Para um filme bíblico, é surpreendentemente discreto. Desde há alguns anos que os filmes de temática bíblica parecem ter abandonado qualquer pretensão épica, portanto não temos grandes efeitos e uma produção milionária. O director Kevin Reynolds procurou obter o maior realismo, e um retracto que parecesse autêntico e historicamente preciso. Louvo-lhe esse esforço e reconheço que, nesse campo, o filme tem méritos. Mesmo a figura de Jesus surge-nos despida de qualquer santidade óbvia durante a maior parte do tempo, e é a atitude dos seus seguidores que mais denuncia o seu impacto e estatuto. Os cenários e os figurinos são muito bons, não parecem baratos nem exagerados, e o recurso a filmagens em locais autênticos, em Espanha e Malta, aumenta a autenticidade. Nos pontos onde uma maior quantidade de dúvidas se levanta (por exemplo, a maneira exacta como crucificam Jesus), o filme procura seguir um retracto que seja realista e respeite o cânone oficial.
Joseph Fiennes fez um trabalho muito satisfatório como tribuno romano. O actor tem uma dose de charme que acentua o protagonismo e nos leva a segui-lo na sua busca. Ao seu lado, Tom Felton dá-nos um apoio bem-vindo e Peter Firth não nos decepciona no papel do infame governador Pilatos, procurando tornar a personagem num burocrata entediado, que procura cumprir a sua missão num canto particularmente espinhoso do Império. Cliff Curtis é um Jesus pacífico, sereno, carismático e magnético, mas particularmente humano e tangível. Antonio Gil, Maria Botto e Stewart Scudamore dão um contributo positivo no papel de algumas das figuras fundacionais do Cristianismo.

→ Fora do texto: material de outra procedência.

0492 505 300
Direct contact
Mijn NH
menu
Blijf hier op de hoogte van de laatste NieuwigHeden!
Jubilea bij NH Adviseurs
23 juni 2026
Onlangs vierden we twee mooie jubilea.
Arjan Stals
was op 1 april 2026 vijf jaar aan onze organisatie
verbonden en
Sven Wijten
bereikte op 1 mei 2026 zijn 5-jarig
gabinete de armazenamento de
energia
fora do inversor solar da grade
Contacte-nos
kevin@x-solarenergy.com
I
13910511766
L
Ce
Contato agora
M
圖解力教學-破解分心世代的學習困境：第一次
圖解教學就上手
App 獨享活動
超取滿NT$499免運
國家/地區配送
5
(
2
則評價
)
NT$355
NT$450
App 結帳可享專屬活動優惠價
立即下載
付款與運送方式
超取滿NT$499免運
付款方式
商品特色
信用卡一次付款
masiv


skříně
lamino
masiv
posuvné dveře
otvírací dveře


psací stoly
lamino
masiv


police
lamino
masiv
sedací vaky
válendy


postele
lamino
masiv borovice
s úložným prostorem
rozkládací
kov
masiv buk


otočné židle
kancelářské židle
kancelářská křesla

Surpreendentemente, o filme não vingou a longo prazo: foi um sucesso moderado tanto na bilheteira quanto na versão física, e recebeu críticas razoavelmente positivas…, mas sendo um filme de 2016, é surpreendente que não tenha tido qualquer visibilidade na Europa e hoje seja, virtualmente, desconhecido da generalidade do público europeu. Acho que, sem ser memorável, ainda tem qualidades que justificam a repescagem hoje em dia.